_WHAT IS BEING ASKED_
Please count the lines in the items below that contain the word "responsible". Reply with only that number.

Records in a dataset:
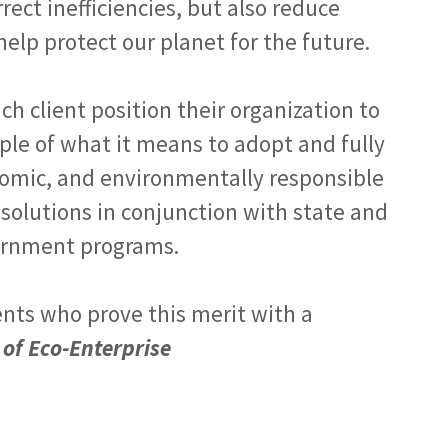
ect inefficiencies, but also reduce
elp protect our planet for the future.
ach client position their organization to
ple of what it means to adopt and fully
conomic, and environmentally responsible
 solutions in conjunction with state and
ernment programs.
ents who prove this merit with a
 of Eco-Enterprise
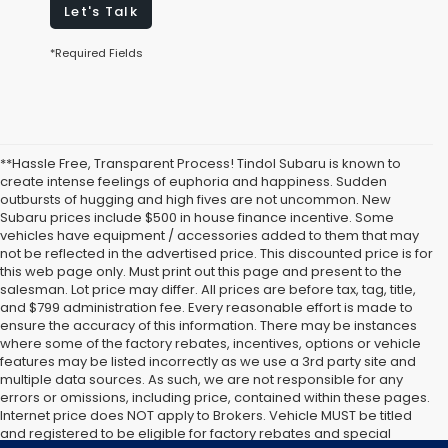
Let's Talk
*Required Fields
**Hassle Free, Transparent Process! Tindol Subaru is known to
create intense feelings of euphoria and happiness. Sudden
outbursts of hugging and high fives are not uncommon. New
Subaru prices include $500 in house finance incentive. Some
vehicles have equipment / accessories added to them that may
not be reflected in the advertised price. This discounted price is for
this web page only. Must print out this page and present to the
salesman. Lot price may differ. All prices are before tax, tag, title,
and $799 administration fee. Every reasonable effort is made to
ensure the accuracy of this information. There may be instances
where some of the factory rebates, incentives, options or vehicle
features may be listed incorrectly as we use a 3rd party site and
multiple data sources. As such, we are not responsible for any
errors or omissions, including price, contained within these pages.
Internet price does NOT apply to Brokers. Vehicle MUST be titled
and registered to be eligible for factory rebates and special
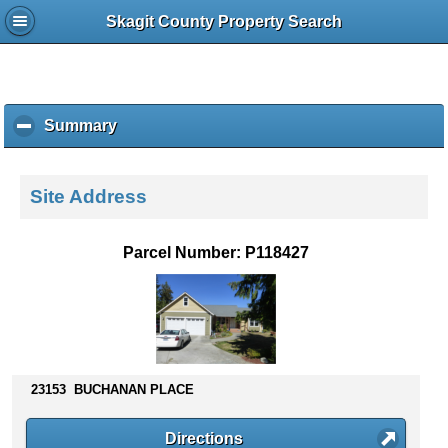
Skagit County Property Search
Summary
c
l
i
c
Site Address
k
t
o
Parcel Number: P118427
c
o
l
l
a
p
s
23153 BUCHANAN PLACE
e
c
Directions
o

_ANSWER TO THE PROBLEM_
2